Ce devait être la recette miracle contre la déflation, mais deux ans après leur lancement tonitruant par le premier ministre japonais Shinzo Abe, les «Abenomics» ont perdu de leur superbe et la récession est de retour.

Que recouvre ce terme, quels sont les vertus et points faibles de cette politique et quid de leur avenir ?

LES «ABENOMICS», C'EST QUOI?

L'expression désigne la combinaison de trois «flèches» censée remettre la troisième économie mondiale sur la voie d'une croissance solide:

- BUDGÉTAIRE: il s'agit d'encourager l'activité par de massifs plans de soutien à l'économie, à rebours de l'austérité ambiante dans le reste du monde. Sous l'égide de M. Abe, l'État a déjà dépensé une centaine de milliards d'euros et ce montant pourrait encore s'élever.

- MONÉTAIRE: la Banque du Japon a réformé en avril 2013 sa politique monétaire pour atteindre un objectif défini d'inflation à 2% en deux ans environ, via une technique dite d'«assouplissement qualitatif et quantitatif».

Ces injections massives de liquidités visent à fluidifier le crédit, diminuer le coût de l'emprunt et stimuler l'investissement des entreprises et la consommation des ménages.

- RÉFORMATRICE: plusieurs chantiers structurels ont été ouverts pour transformer le système en profondeur et accroître le «potentiel de croissance» du Japon.

M. Abe a ainsi promis une baisse de l'impôt sur les sociétés, une libéralisation du marché de l'électricité ou encore la modernisation d'un secteur agricole déclinant. Face au déclin de la main-d'oeuvre, il a également mis l'accent sur le travail des femmes.

QUELS SONT LEURS BIENFAITS...

Selon Ivan Tselichtchev, professeur d'économie à l'Université de gestion de Niigata, ce volontarisme a provoqué dans un premier temps un choc psychologique salutaire, après des années d'instabilité politique.

«Il a réussi à doper le moral des investisseurs, producteurs et consommateurs à travers les deux premières flèches», souligne-t-il.

Autre conséquence indirecte des «Abenomics», le yen s'est fortement déprécié face au dollar et à l'euro, pour le plus grand bonheur des firmes exportatrices nippones dont les revenus tirés de l'étranger ont augmenté, de même que leurs cours de Bourse.

... ET LEURS ÉCUEILS?

Cependant, «des profits plus élevés ne stimulent pas la demande sauf s'ils entraînent plus d'investissements et une progression des salaires», relèvent les analystes de Capital Economics.

Or, l'impact a été minime, les compagnies, frileuses, préférant thésauriser qu'investir.

Quant aux modestes gains salariaux - dans un pays où les syndicats sont peu vindicatifs -, ils ont été effacés par l'inflation, amplifiée par la hausse de la taxe sur la consommation début avril.

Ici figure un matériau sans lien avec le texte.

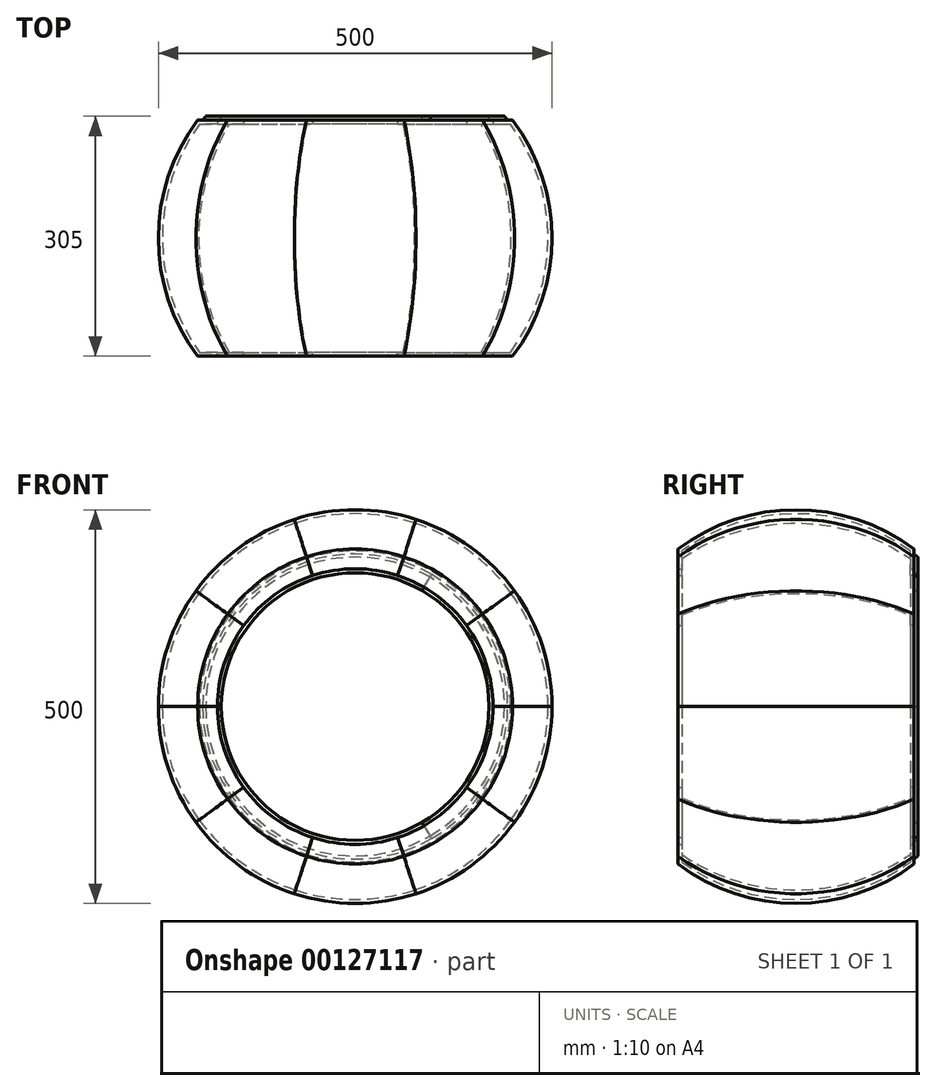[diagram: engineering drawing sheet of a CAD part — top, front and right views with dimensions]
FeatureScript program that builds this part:
annotation { "Feature Type Name" : "Feature", "Feature Type Description" : "" }
export const myFeature = defineFeature(function(context is Context, id is Id, definition is map)
    precondition{}
    {
        {
            var Q0;
            Q0=qCreatedBy(makeId("Top.planeOp"),FACE);
            var sketch = newSketch(context, id + "F0", { "sketchPlane" : qUnion([Q0])});
            skArc(sketch, "E0", {"start": v(0, 250) * mm, "mid": v(250, 0) * mm, "end": v(0, -250) * mm});
            skLineSegment(sketch, "E1", {"start": v(0, 250) * mm, "end": v(0, -250) * mm});
            skLineSegment(sketch, "E2", {"start": v(0, 150) * mm, "end": v(200, 150) * mm});
            skLineSegment(sketch, "E3", {"start": v(0, -150) * mm, "end": v(200, -150) * mm});
            skArc(sketch, "E4", {"start": v(0, 245) * mm, "mid": v(107.88, 219.97) * mm, "end": v(193.71, 150) * mm});
            skLineSegment(sketch, "E5", {"start": v(175, 150) * mm, "end": v(175, 145) * mm});
            skLineSegment(sketch, "E6", {"start": v(175, 145) * mm, "end": v(197.48, 145) * mm});
            skArc(sketch, "E7.trimOffspring", {"start": v(197.48, 145) * mm, "mid": v(245, 0) * mm, "end": v(197.48, -145) * mm});
            skLineSegment(sketch, "E8", {"start": v(175, -150) * mm, "end": v(175, -145) * mm});
            skLineSegment(sketch, "E9", {"start": v(175, -145) * mm, "end": v(197.48, -145) * mm});
            skArc(sketch, "E10.trimOffspring", {"start": v(193.71, -150) * mm, "mid": v(107.88, -219.97) * mm, "end": v(0, -245) * mm});
            skArc(sketch, "E11", {"start": v(0, 240) * mm, "mid": v(101, 217.72) * mm, "end": v(183.23, 155) * mm});
            skLineSegment(sketch, "E12", {"start": v(170, 150) * mm, "end": v(170, 155) * mm});
            skLineSegment(sketch, "E13", {"start": v(170, 155) * mm, "end": v(189.74, 155) * mm});
            skSolve(sketch);
        }
        {
            var Q0;
            {var subQ7=sQuery(id+"F0.wireOp",EDGE,"E5");Q0=makeQuery(id+"F0.imprint","IMPRINT",FACE,{"disambiguationData":[TD([[makeQuery(id+"F0.imprint","IMPRINT",EDGE,{"derivedFrom":subQ7}),1.0]])]});}
            var Q1;
            Q1=sQuery(id+"F0.wireOp",EDGE,"E1");
            revolve(context, id + "F1", {"entities" : qUnion([Q0]), "axis" : qUnion([Q1]), "revolveType" : RevolveType.ONE_DIRECTION, "angle" : 36 * degree});
        }
        {
            var Q0;
            {var subQ5=sQuery(id+"F0.wireOp",EDGE,"E12");Q0=makeQuery(id+"F0.imprint","IMPRINT",FACE,{"disambiguationData":[TD([[makeQuery(id+"F0.imprint","IMPRINT",EDGE,{"derivedFrom":subQ5}),-1.0]])]});}
            var Q1;
            Q1=sQuery(id+"F0.wireOp",EDGE,"E1");
            revolve(context, id + "F2", {"entities" : qUnion([Q0]), "axis" : qUnion([Q1]), "revolveType" : RevolveType.TWO_DIRECTIONS, "angle" : 60 * degree, "angleBack" : 300 * degree});
        }
        {
            var Q0;
            Q0=makeQuery(id+"F1.opRevolve","SWEPT_BODY",BODY,{"disambiguationData":[OSD([sQuery(id+"F0.wireOp",EDGE,"E0"),sQuery(id+"F0.wireOp",EDGE,"E2"),sQuery(id+"F0.wireOp",EDGE,"E3"),sQuery(id+"F0.wireOp",EDGE,"E5"),sQuery(id+"F0.wireOp",EDGE,"E6"),sQuery(id+"F0.wireOp",EDGE,"E7.trimOffspring"),sQuery(id+"F0.wireOp",EDGE,"E8"),sQuery(id+"F0.wireOp",EDGE,"E9")])]});
            var Q1;
            Q1=sQuery(id+"F0.wireOp",EDGE,"E1");
            circularPattern(context, id + "F3", {"entities" : qUnion([Q0]), "axis" : qUnion([Q1]), "angle" : 36 * degree, "instanceCount" : 10});
        }
        {
            var Q0;
            Q0=makeQuery(id+"F2.opRevolve","SWEPT_BODY",BODY,{"disambiguationData":[OSD([sQuery(id+"F0.wireOp",EDGE,"E2"),sQuery(id+"F0.wireOp",EDGE,"E4"),sQuery(id+"F0.wireOp",EDGE,"E12"),sQuery(id+"F0.wireOp",EDGE,"E13")])]});
            var Q1;
            Q1=sQuery(id+"F0.wireOp",EDGE,"E1");
            circularPattern(context, id + "F4", {"entities" : qUnion([Q0]), "axis" : qUnion([Q1]), "angle" : 120 * degree, "instanceCount" : 3});
        }
    });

Cette décision, d'ailleurs controversée, a freiné brusquement la consommation (60% du PIB) et provoqué une forte contraction de l'économie (-1,9% au deuxième trimestre, -0,4% au troisième).

À l'instar d'autres économistes, M. Tselichtchev juge qu'il était erroné d'associer pression fiscale et politique de stimulation de la demande, deux démarches contradictoires.

Au climat interne morose s'est ajoutée la faiblesse des exportations «en raison d'une conjoncture internationale difficile et d'une délocalisation de la production», décrypte Harumi Taguchi, du cabinet IHS.

QUE VA-T-IL ADVENIR DÉSORMAIS DES ABENOMICS?

«Il est trop tôt pour dire que les Abenomics ont échoué, mais si les mesures monétaires et budgétaires ont pu générer de la croissance à court terme, elles ne peuvent y parvenir à moyen et long terme», prévient Ivan Tselichtchev.

Sans une troisième flèche décochée avec force, les Abenomics pourraient au contraire être nuisibles en aggravant la dette publique, déjà considérable, et en faisant planer la menace d'une bulle financière.

Quant à Shinzo Abe, il ne compte pas rester au milieu du gué et espère obtenir le feu vert des électeurs pour poursuivre sa politique. Il lui faudra le cas échéant accélérer les réformes structurelles.